Although there was a reduction in placental transfer of IgG antibodies to S pneumoniae and measles, neonates from HIV infected mothers or from mothers with placental malaria infection did not have significantly lower measles and pneumococcal IgG antibody titres. This could relate to effects of maternal hypergammaglobulinaemia on antibody transfer. Michaux et al 21 were the first to notice that the pattern of placental IgG transfer may change when maternal total serum IgG titres reach 15 g/l: cord total IgG titres tend to be lower than the corresponding maternal values above that concentration. As all the Malawian sample had very high maternal total IgG titres, this factor might also be applicable in this population.
This study has shown that placental transfer to certain IgG antibody specificities is reduced and associated with maternal HIV infection, placental malaria, and maternal hypergammaglobulinaemia. It is not known why some antibody specificities are more affected and why interference with antibody transfer differs between populations. Also, it is not known how maternal HIV infection and placental malaria infection interfere with materno-fetal IgG antibody transmission, although malaria causes pathological damage in placental tissues.22 There is less evidence that HIV causes histological damage to the placenta.22
As factors influencing the efficiency of placental IgG antibody transfer are specific to particular populations, susceptibility to specific infections in infancy will vary correspondingly. Vaccine schedules might need to be modified to allow for these effects.

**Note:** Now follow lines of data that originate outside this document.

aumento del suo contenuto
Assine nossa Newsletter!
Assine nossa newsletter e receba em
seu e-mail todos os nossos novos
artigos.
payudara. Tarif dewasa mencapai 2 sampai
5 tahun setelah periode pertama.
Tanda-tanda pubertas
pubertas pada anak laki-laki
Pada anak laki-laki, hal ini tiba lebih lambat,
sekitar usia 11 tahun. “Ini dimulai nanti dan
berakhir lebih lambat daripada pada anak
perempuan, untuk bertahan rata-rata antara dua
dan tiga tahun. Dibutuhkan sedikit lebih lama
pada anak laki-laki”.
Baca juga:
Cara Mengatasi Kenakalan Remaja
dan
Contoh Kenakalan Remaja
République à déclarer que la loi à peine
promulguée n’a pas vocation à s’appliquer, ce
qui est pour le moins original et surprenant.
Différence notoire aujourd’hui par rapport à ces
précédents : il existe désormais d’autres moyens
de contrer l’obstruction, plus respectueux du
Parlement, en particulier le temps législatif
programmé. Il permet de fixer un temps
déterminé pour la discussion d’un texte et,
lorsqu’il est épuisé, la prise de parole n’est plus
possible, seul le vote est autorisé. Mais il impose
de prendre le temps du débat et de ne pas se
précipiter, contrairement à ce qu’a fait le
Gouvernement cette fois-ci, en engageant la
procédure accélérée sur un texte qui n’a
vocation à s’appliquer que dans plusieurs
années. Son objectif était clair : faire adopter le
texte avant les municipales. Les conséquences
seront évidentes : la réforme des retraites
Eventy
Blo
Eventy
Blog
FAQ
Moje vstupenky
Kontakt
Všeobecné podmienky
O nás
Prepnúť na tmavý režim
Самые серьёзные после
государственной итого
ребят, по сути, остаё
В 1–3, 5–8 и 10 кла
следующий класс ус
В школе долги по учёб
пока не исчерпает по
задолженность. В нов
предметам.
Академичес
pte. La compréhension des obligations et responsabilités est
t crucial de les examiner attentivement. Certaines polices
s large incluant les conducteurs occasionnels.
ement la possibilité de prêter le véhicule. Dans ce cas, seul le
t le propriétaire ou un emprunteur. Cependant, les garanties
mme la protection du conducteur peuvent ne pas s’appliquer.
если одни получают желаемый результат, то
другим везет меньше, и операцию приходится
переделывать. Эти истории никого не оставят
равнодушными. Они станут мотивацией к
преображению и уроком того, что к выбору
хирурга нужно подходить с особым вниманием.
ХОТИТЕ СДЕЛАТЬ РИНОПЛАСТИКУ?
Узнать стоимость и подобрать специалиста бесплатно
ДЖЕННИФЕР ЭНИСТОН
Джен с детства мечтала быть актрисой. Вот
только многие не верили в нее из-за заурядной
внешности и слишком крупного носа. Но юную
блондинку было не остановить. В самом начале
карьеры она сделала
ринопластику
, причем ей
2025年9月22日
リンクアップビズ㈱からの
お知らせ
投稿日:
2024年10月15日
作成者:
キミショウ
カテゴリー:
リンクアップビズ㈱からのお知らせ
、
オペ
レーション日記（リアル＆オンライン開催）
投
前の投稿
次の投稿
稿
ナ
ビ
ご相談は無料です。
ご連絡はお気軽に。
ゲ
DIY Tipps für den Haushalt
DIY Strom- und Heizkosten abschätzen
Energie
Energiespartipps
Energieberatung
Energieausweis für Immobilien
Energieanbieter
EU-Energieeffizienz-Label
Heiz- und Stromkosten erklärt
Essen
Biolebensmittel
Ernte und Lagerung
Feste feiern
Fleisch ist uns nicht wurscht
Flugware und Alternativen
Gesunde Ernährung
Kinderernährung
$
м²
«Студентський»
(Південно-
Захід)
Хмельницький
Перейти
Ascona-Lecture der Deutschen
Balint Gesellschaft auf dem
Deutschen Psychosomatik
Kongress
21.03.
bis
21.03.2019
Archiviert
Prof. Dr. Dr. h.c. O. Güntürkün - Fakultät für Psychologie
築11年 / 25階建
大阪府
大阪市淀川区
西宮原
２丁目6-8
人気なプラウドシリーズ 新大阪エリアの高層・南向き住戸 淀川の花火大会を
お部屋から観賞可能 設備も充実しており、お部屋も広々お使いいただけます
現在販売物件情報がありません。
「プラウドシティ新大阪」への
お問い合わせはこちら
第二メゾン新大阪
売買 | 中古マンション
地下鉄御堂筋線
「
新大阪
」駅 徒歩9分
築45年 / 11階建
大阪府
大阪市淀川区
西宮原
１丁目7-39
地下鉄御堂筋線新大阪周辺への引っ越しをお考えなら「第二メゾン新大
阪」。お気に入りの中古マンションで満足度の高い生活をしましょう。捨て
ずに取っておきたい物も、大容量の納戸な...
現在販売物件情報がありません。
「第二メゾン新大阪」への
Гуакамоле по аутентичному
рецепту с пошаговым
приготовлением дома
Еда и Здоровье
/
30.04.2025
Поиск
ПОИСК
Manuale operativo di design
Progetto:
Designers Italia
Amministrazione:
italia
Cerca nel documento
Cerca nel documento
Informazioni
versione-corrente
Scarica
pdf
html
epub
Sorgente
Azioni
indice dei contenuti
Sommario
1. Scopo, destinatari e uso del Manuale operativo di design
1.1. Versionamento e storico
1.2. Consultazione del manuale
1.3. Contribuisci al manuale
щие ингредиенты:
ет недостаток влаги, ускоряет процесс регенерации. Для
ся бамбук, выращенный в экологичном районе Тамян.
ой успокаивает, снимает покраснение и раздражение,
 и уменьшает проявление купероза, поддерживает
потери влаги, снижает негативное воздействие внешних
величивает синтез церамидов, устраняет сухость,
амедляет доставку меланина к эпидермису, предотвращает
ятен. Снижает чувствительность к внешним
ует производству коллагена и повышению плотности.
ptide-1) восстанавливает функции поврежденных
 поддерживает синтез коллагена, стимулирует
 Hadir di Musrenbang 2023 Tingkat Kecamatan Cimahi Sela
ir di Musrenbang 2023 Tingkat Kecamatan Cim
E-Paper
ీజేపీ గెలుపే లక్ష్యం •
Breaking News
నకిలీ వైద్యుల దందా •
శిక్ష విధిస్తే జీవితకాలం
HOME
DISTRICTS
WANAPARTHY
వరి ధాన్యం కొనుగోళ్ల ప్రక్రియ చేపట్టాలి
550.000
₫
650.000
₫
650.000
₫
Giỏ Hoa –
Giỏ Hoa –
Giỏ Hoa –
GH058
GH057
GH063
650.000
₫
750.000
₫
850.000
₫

However, overall IgG antibody transfer was good in this Malawian population, with adequate protective levels being achieved in most babies. It is difficult to identify that subgroup of infants who acquire the least maternal IgG antibody and who might benefit most from accelerated vaccination schedules. Screening tests would not be cost effective or possible in developing countries and, for this reason, an alternative emphasis might be placed on controlling maternal infection.
We gratefully acknowledge financial support from the European Union, Wellcome Trust, and the Brazilian Government (CNPq).